United Nations: Permanent members of the UN Security Council and mostly Asian nations held their first ministerial meeting today aimed at pushing for reforms in military-ruled Myanmar.
UN chief Ban Ki-moon chaired the informal talks on the sidelines of the UN General Assembly amid little signs the military junta will embrace political reforms, one year after a bloody crackdown on pro-democracy protests. But officials said the first ministerial meeting of Ban s so-called "group of friends on Myanmar" would raise the profile of the longstanding international demand for the junta to hold a dialogue with the democratic opposition and polish up its human rights record.
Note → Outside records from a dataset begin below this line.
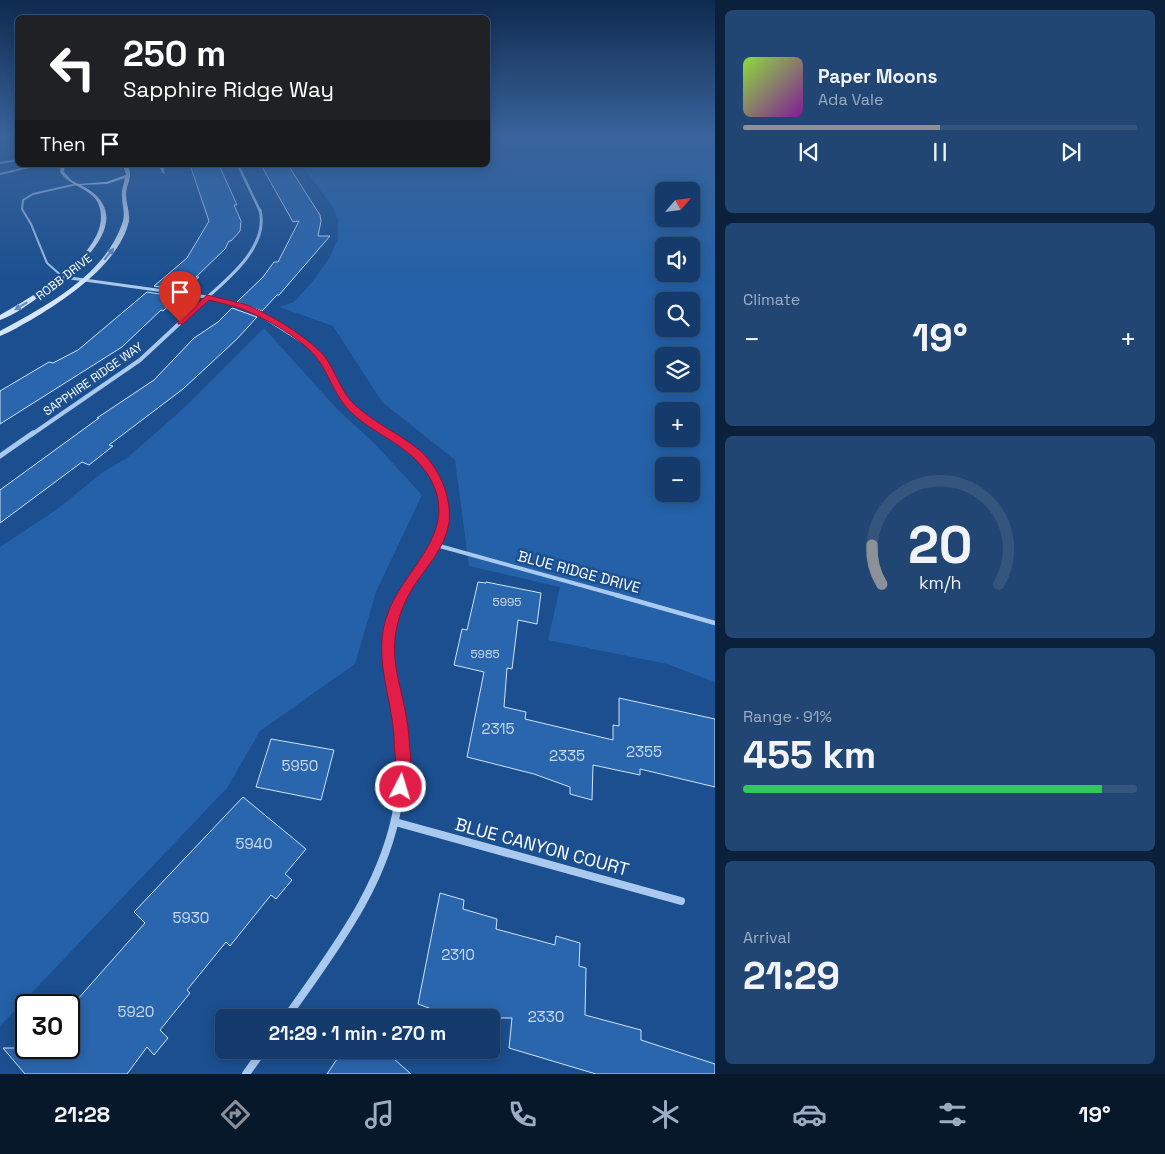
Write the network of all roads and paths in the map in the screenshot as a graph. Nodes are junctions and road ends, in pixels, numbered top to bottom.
1 (72, 185) edge
2 (79, 185) edge
3 (127, 185) edge
4 (248, 185) edge
5 (63, 277) junction
6 (83, 280) junction
7 (207, 297) junction
8 (0, 318) edge
9 (0, 334) edge
10 (0, 456) edge
11 (436, 545) junction
12 (715, 623) edge
13 (395, 822) junction
14 (681, 901) dead end
15 (292, 1009) edge
16 (257, 1059) edge
17 (246, 1074) edge

1 - 5 lane
2 - 5 street, ROBB DRIVE
6 -> 3 street, ROBB DRIVE
4 - 7 street, SAPPHIRE RIDGE WAY
5 - 6 street
5 -> 8 street, ROBB DRIVE
6 - 7 street
6 - 9 street, ROBB DRIVE
7 - 10 street, SAPPHIRE RIDGE WAY
7 - 11 street
11 - 12 lane, BLUE RIDGE DRIVE
11 - 13 street
13 - 14 street, BLUE CANYON COURT
13 - 15 street
16 - 17 street

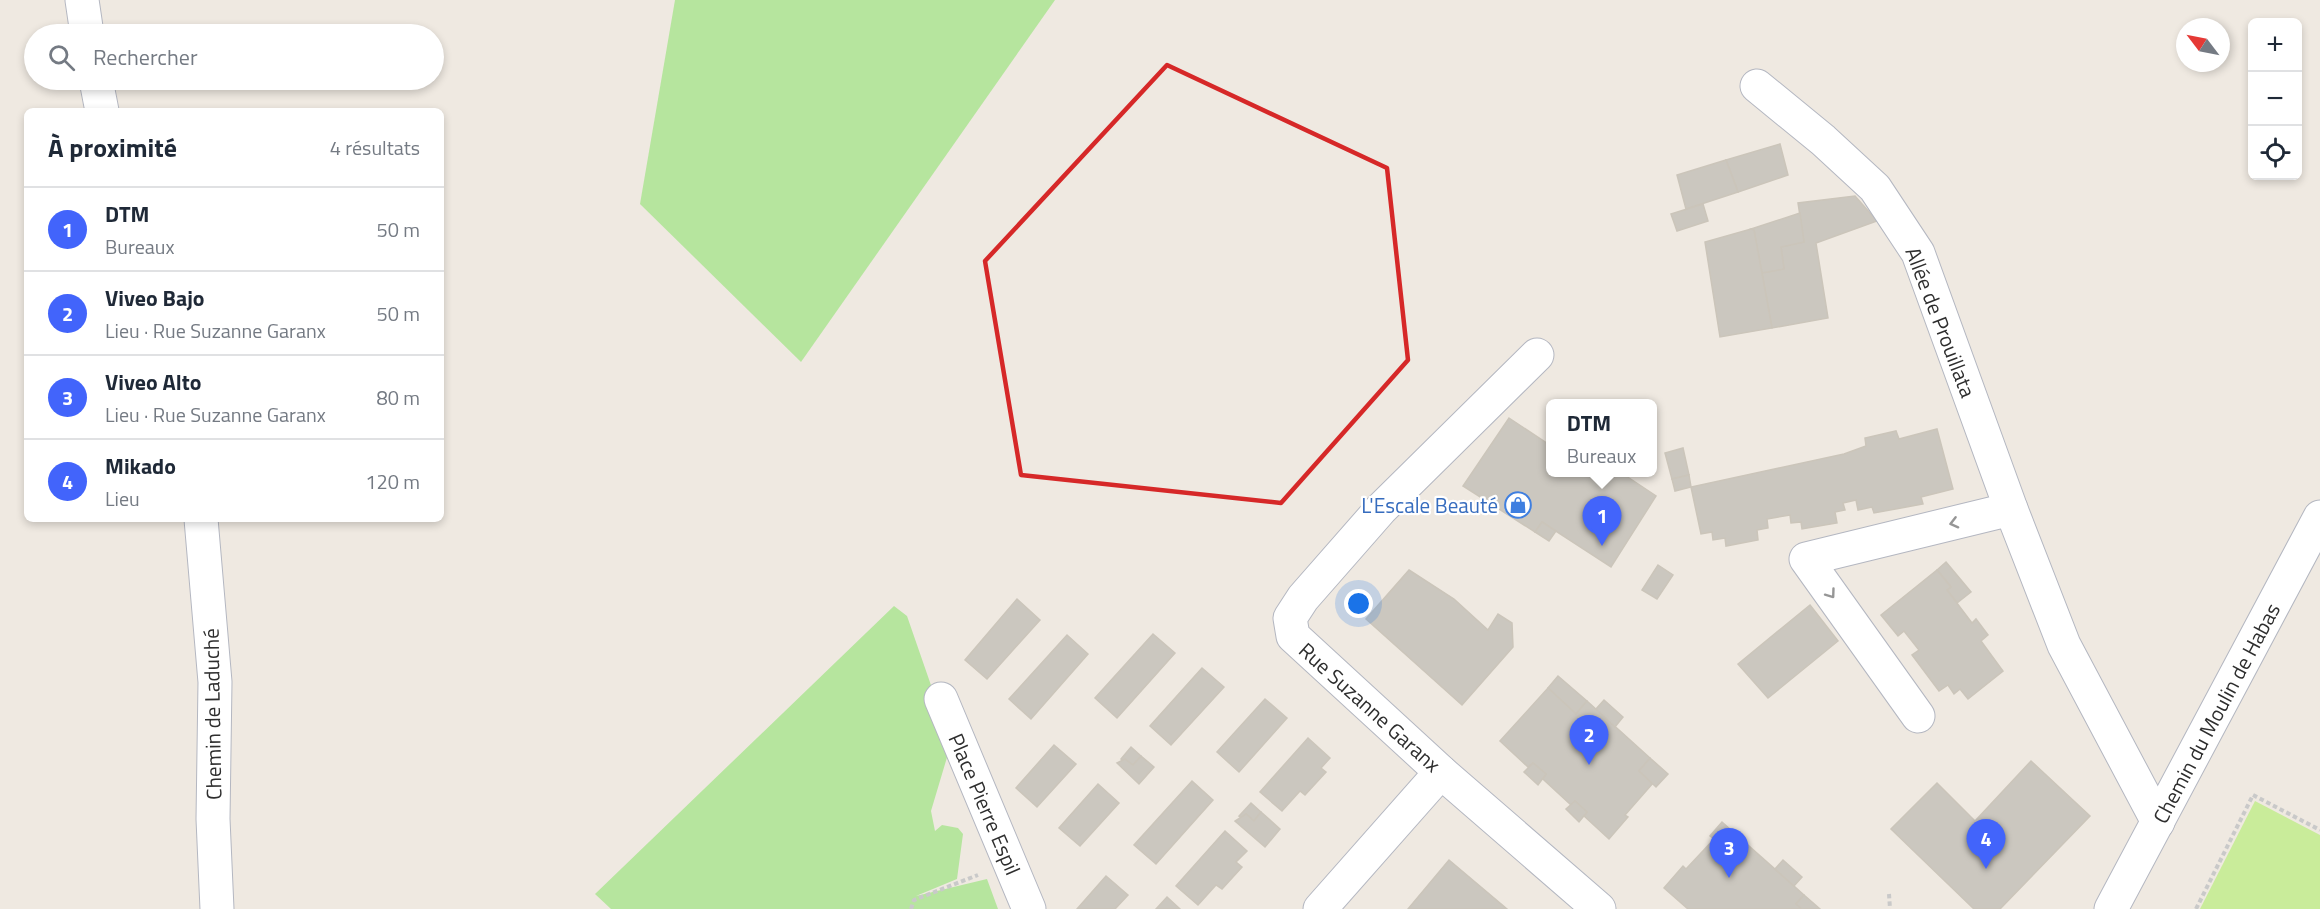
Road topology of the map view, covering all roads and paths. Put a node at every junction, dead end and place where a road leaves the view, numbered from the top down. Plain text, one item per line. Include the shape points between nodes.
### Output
1 (82, 0) edge
2 (86, 24) edge
3 (1757, 86) dead end
4 (98, 90) edge
5 (101, 108) edge
6 (1537, 355) dead end
7 (2011, 509) junction
8 (2320, 517) edge
9 (201, 522) edge
10 (942, 699) dead end
11 (1918, 716) dead end
12 (1441, 772) junction
13 (2158, 822) junction
14 (2320, 830) edge
15 (1010, 863) junction
16 (1889, 894) dead end
17 (217, 909) edge
18 (910, 909) edge
19 (1029, 909) edge
20 (1320, 909) edge
21 (1599, 909) edge
22 (1890, 909) edge
23 (2111, 909) edge
24 (2196, 909) edge

1 - 2 street
3 - 7 street, Allée de Prouillata via 1875,188 1918,253
4 - 5 street
6 - 12 street, Rue Suzanne Garanx via 1381,509 1290,618 1293,636
7 -> 11 street via 1806,559
7 - 13 street, Allée de Prouillata via 2064,645
8 - 13 street, Chemin du Moulin de Habas
9 - 17 street, Chemin de Laduché via 215,682 213,819
10 - 15 street, Place Pierre Espil
12 - 20 street
12 - 21 street, Rue Suzanne Garanx
13 - 23 street, Chemin du Moulin de Habas
14 - 24 path via 2253,795
15 - 18 path via 914,900
15 - 19 street, Place Pierre Espil
16 - 22 path

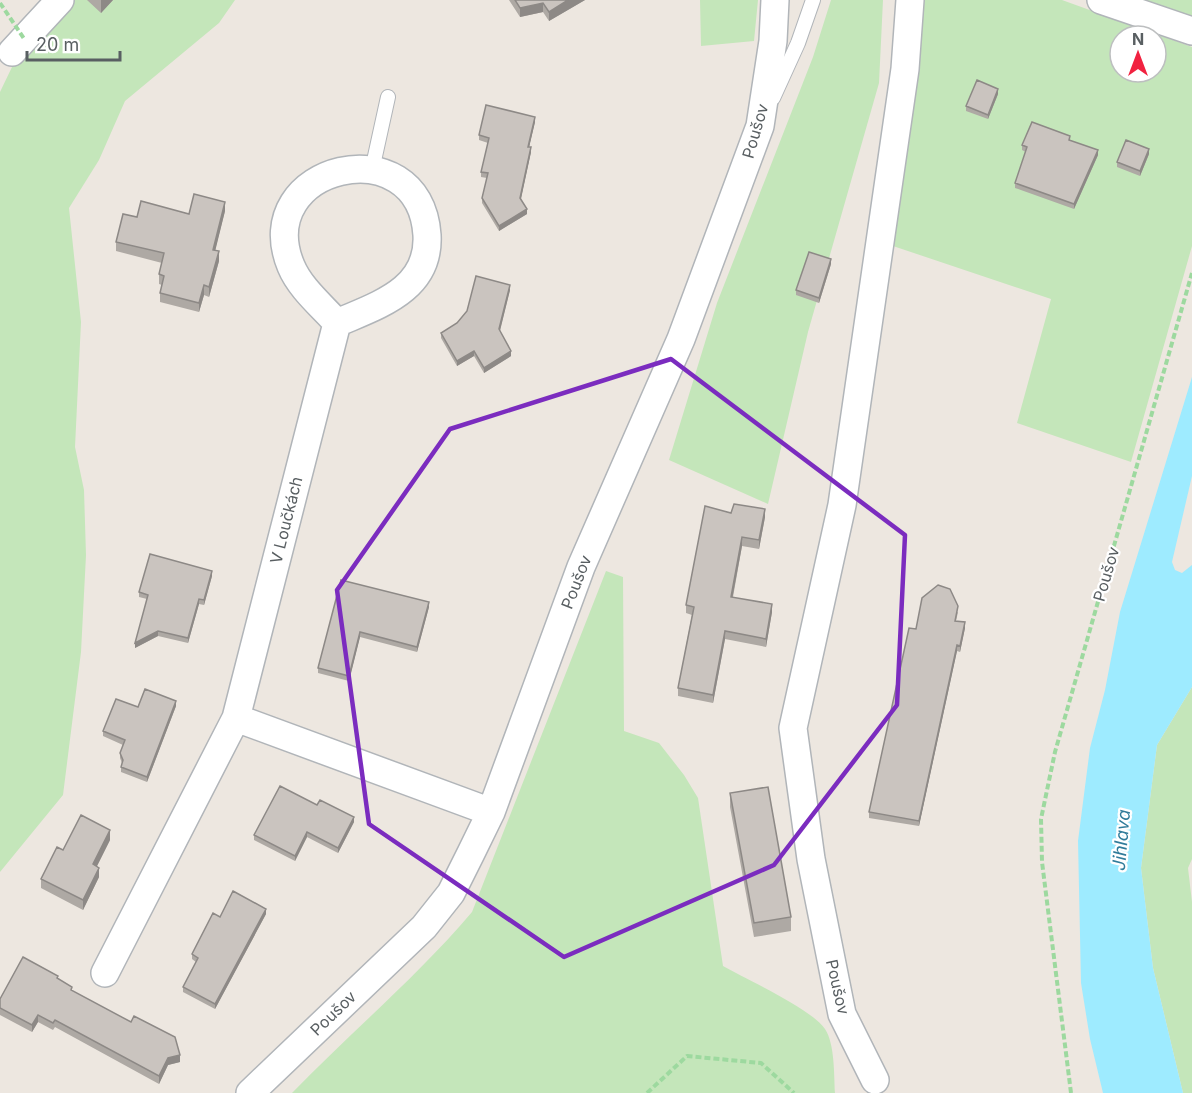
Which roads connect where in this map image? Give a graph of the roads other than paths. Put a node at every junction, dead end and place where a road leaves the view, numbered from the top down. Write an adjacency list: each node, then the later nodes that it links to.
1 (60, 0): 7 (street)
2 (775, 0): 9 (street, Poušov)
3 (813, 0): 9 (lane)
4 (910, 0): 15 (street, Poušov)
5 (1101, 0): 6 (street)
6 (1192, 32)
7 (19, 46)
8 (388, 97): 10 (lane)
9 (759, 126): 13 (street, Poušov)
10 (372, 170): 11 (street); 11 (street)
11 (337, 323): 12 (street, V Loučkách)
12 (236, 718): 13 (street); 14 (street, V Loučkách)
13 (491, 812): 16 (street, Poušov)
14 (105, 973)
15 (875, 1080)
16 (250, 1093)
"It s an initiative that friends would like to see -- some positive movement, reconciliation forward," said Surin Pitsuwan, secretary general of the Association of Southeast Asian Nations (ASEAN), among those who attended the talks.
Envoys of the "friends on Myanmar" at the UN headquarters in New York had met several times since the group s inauguration in December last year. Aside from ASEAN, which is an observer at the talks, others in the group are permanent Security Council members United States, Britain, France, Russia and China as well as Australia, European Union, India, Norway, Japan and South Korea.
ASEAN member states Indonesia, Singapore, Thailand and Vietnam attended as individual nations. "The fact that these countries are attending at the ministerial level and have agreed to this meeting shows that they are putting the Myanmar issue as a high concern," Ban's spokeswoman Choi Soung said.